PROBLEM REQUIREMENTS: Retype the lines of the material below exactly, leaving the pictures out of your answer.

DATA RECORDS:
──────

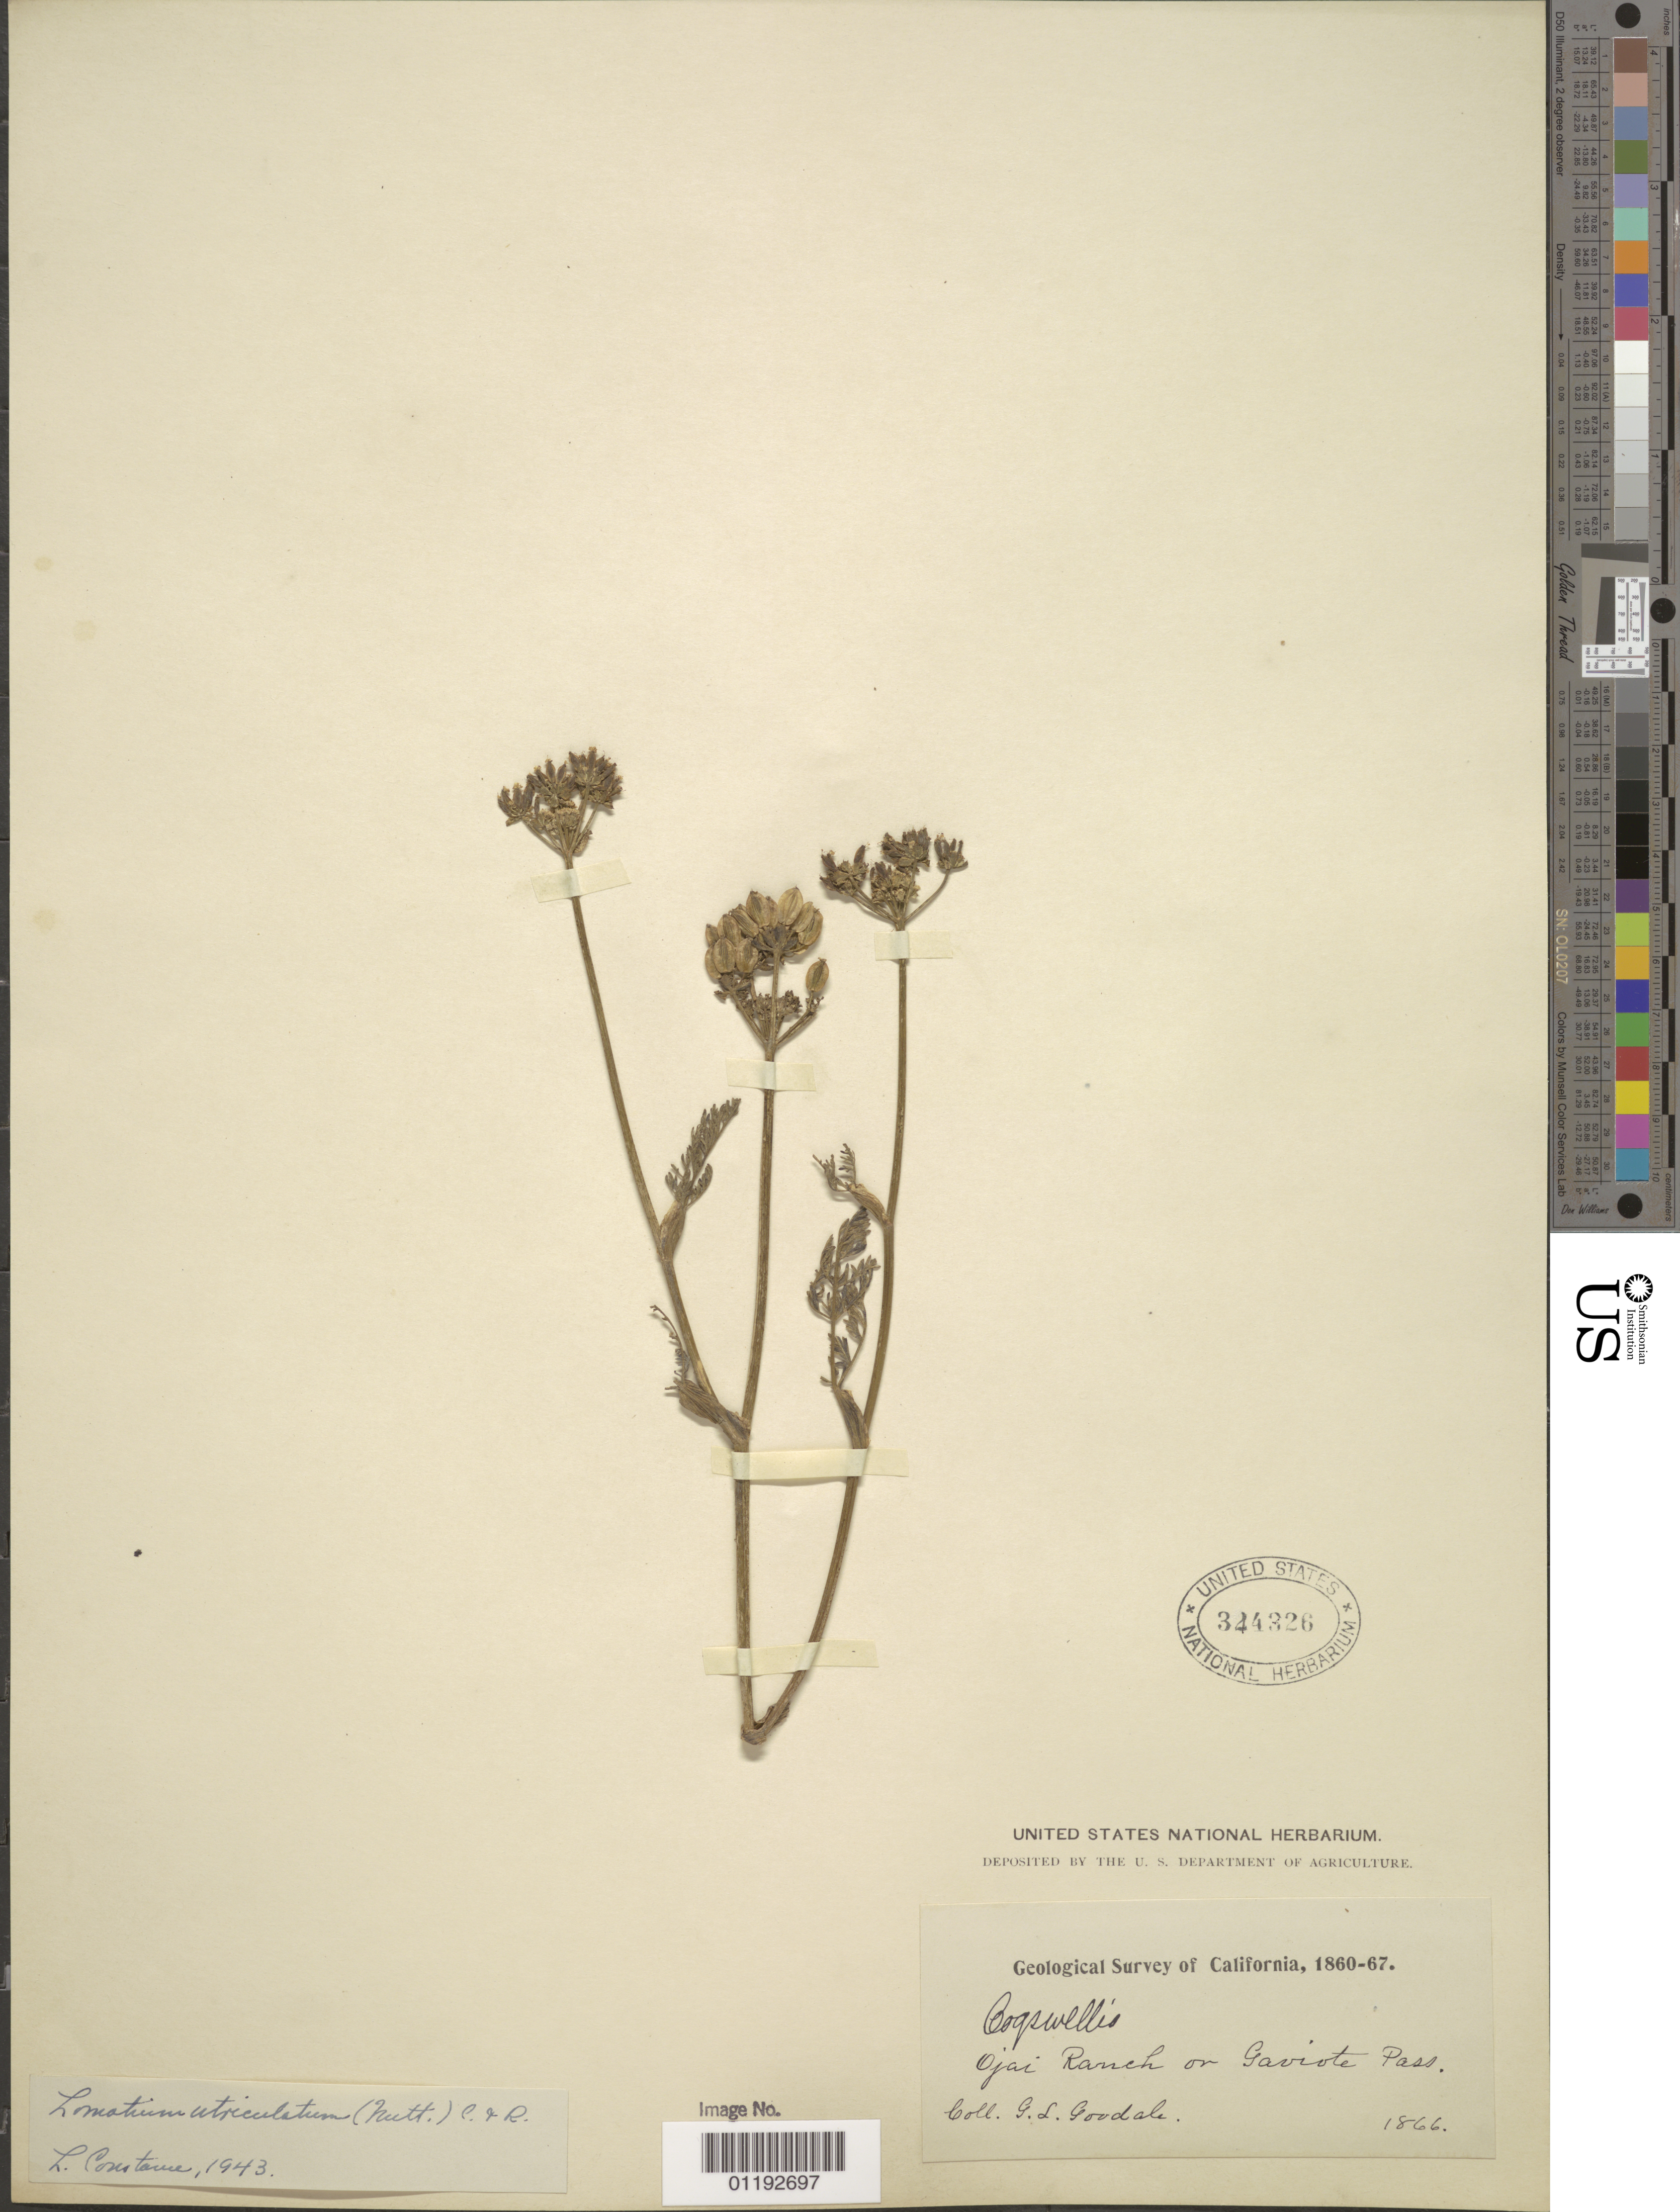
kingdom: Plantae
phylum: Tracheophyta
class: Magnoliopsida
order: Apiales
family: Apiaceae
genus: Lomatium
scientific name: Lomatium utriculatum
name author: (Nutt. ex Torr. & A. Gray) J.M. Coult. & Rose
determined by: Constance, L., (UC), University of California Berkeley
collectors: G. L. Goodale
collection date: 1866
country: United States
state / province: California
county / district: Ventura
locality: Ojai Ranch or Gaviote Pass.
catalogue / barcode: US 344326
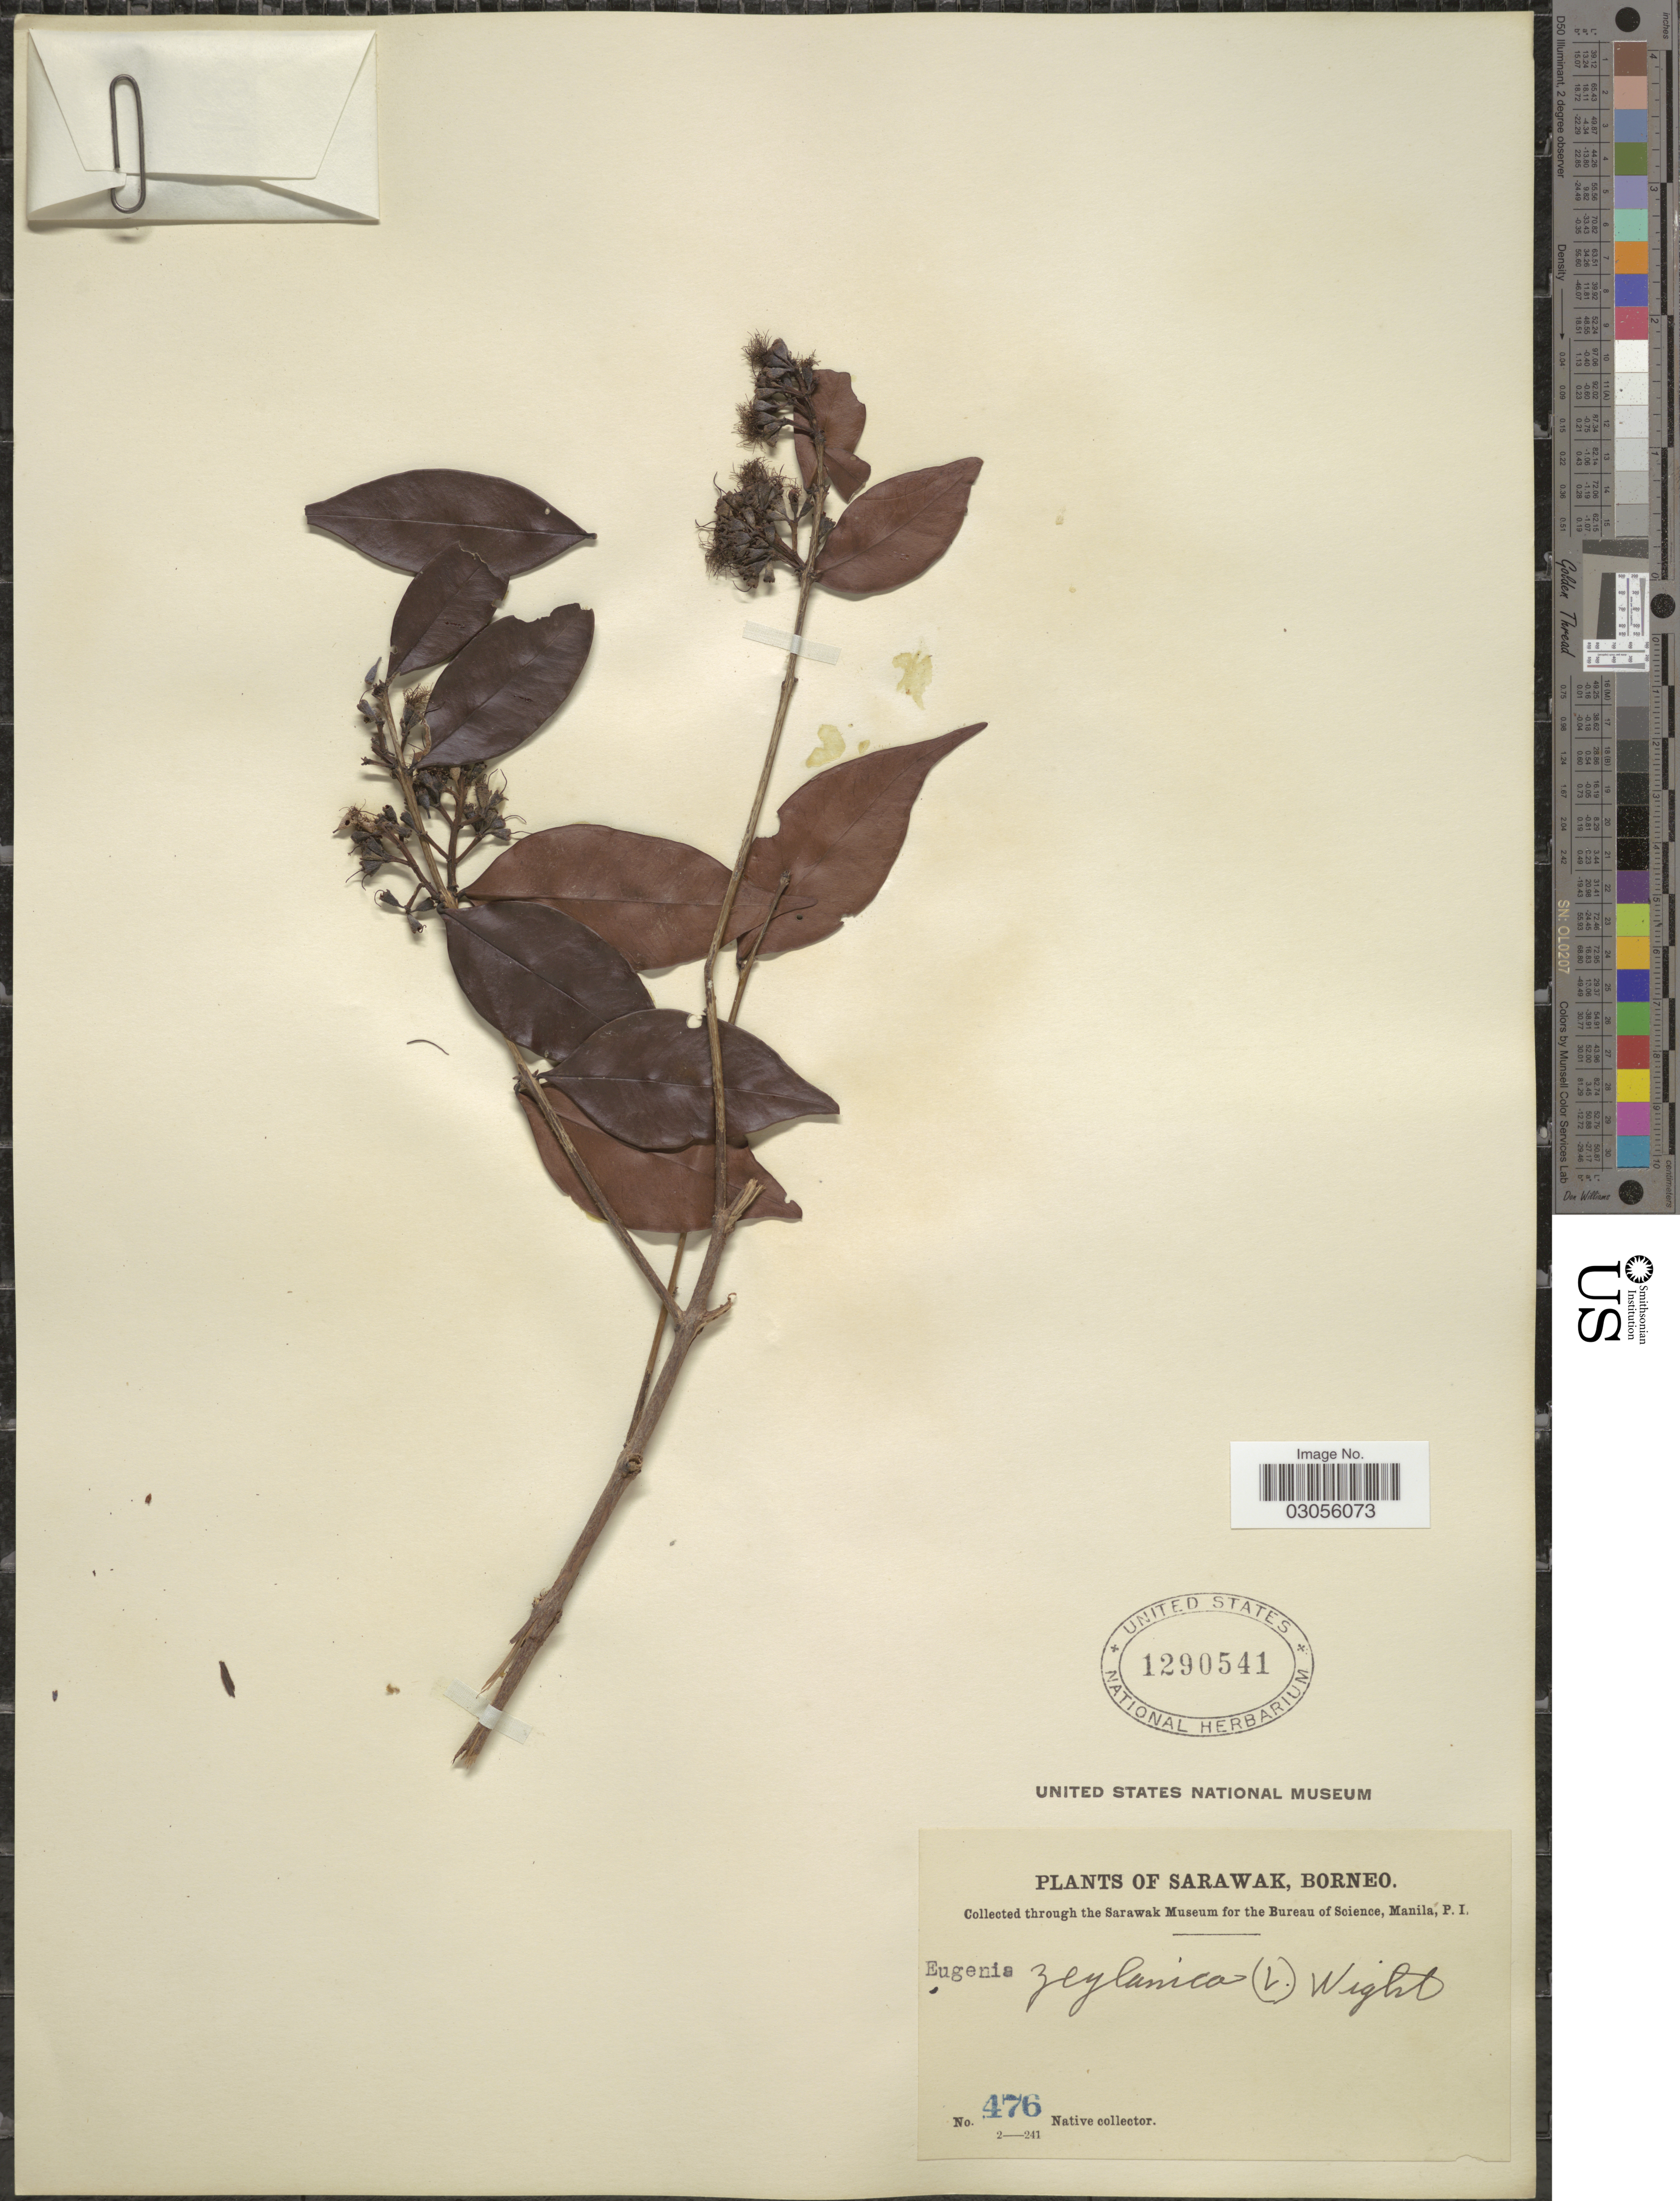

──────

TASK ANSWER:
kingdom: Plantae
phylum: Tracheophyta
class: Magnoliopsida
order: Apiales
family: Apiaceae
genus: Lomatium
scientific name: Lomatium utriculatum
name author: (Nutt. ex Torr. & A. Gray) J.M. Coult. & Rose
determined by: Constance, L., (UC), University of California Berkeley
collectors: G. L. Goodale
collection date: 1866
country: United States
state / province: California
county / district: Ventura
locality: Ojai Ranch or Gaviote Pass.
catalogue / barcode: US 344326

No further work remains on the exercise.